AIM OF THE TASK
Go to the line that contains "assign f2 = d3;" and transcribe from there to the end of the entries, that line and the last one included.

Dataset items
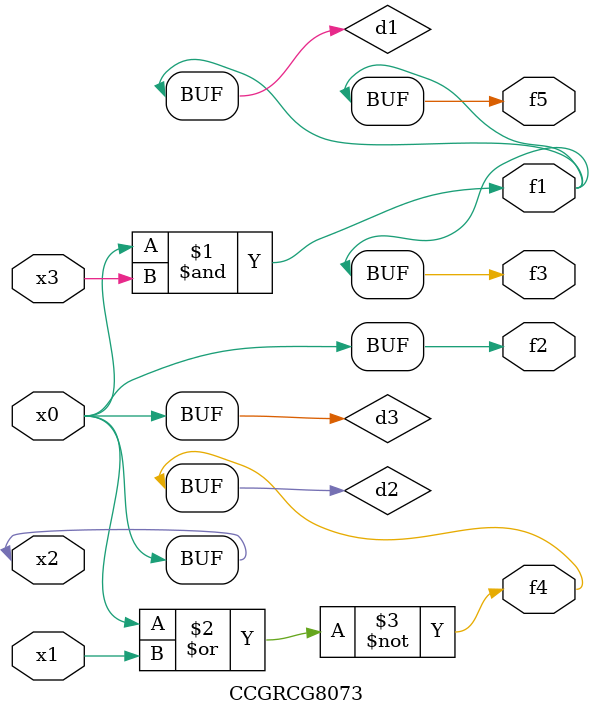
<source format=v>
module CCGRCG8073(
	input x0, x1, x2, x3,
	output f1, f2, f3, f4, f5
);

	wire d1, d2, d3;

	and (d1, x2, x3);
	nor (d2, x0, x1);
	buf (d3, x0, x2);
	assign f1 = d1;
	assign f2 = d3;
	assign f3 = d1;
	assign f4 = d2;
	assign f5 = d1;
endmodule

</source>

TASK RESPONSE
	assign f2 = d3;
	assign f3 = d1;
	assign f4 = d2;
	assign f5 = d1;
endmodule

</source>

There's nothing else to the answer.